## WORK ORDER
All of the data, except its images, should be set down exactly as it appears.

Stored data entries
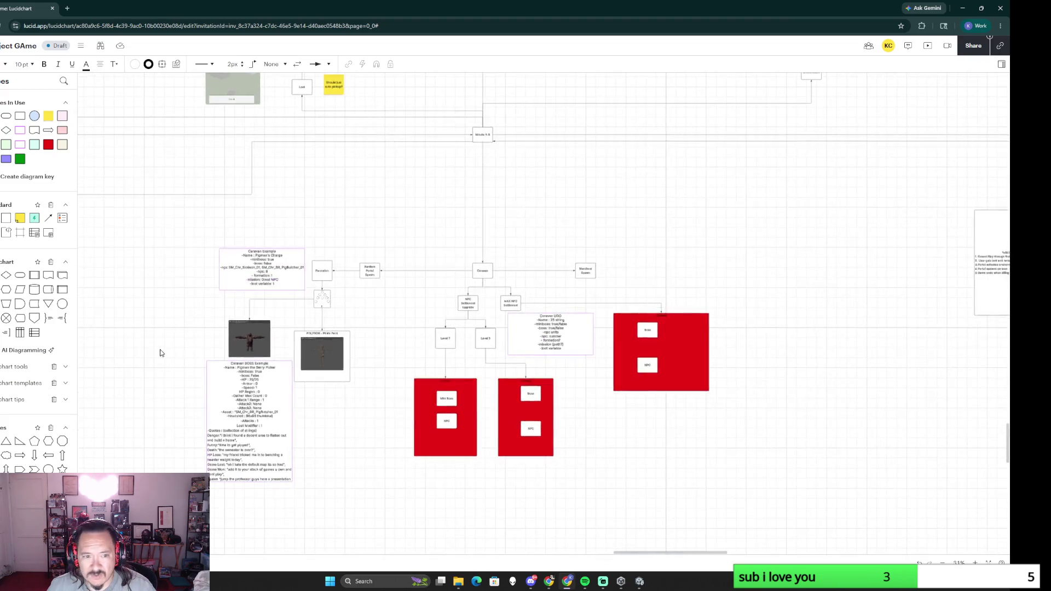
left_click_drag(159, 352, 551, 357)
scroll(466, 301, "up", 3)
left_click_drag(432, 266, 495, 315)
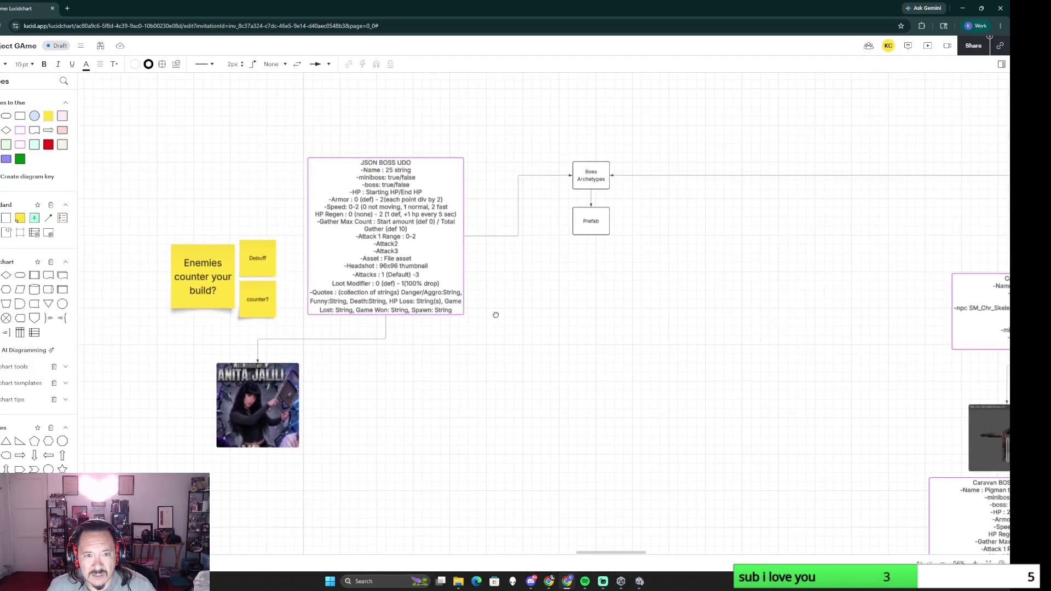
left_click(372, 163)
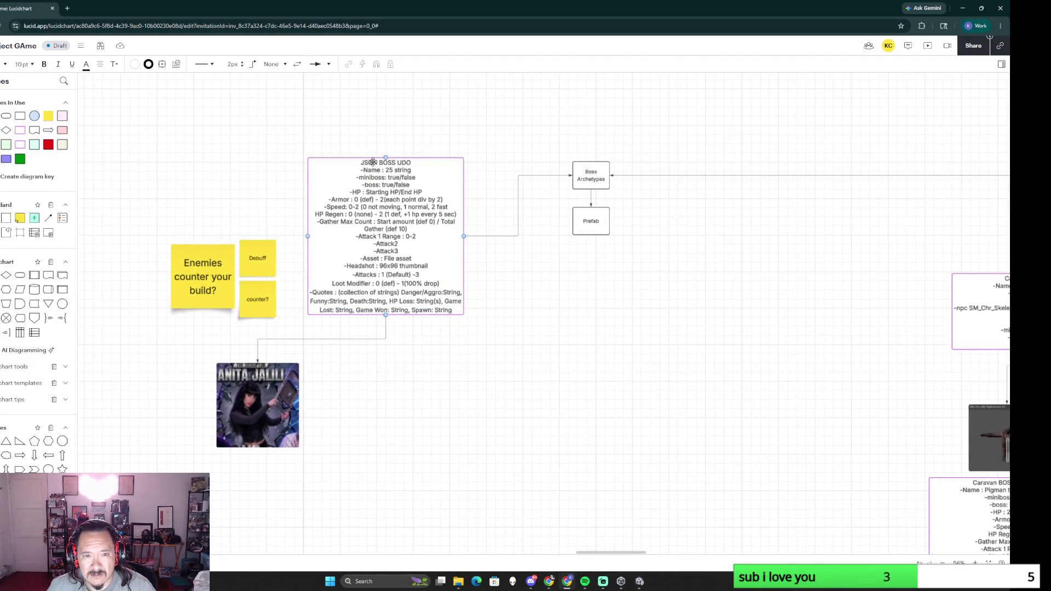
left_click(666, 399)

## THE ANSWER
left_click_drag(159, 352, 551, 357)
scroll(466, 301, "up", 3)
left_click_drag(432, 266, 495, 315)
left_click(372, 163)
left_click(666, 399)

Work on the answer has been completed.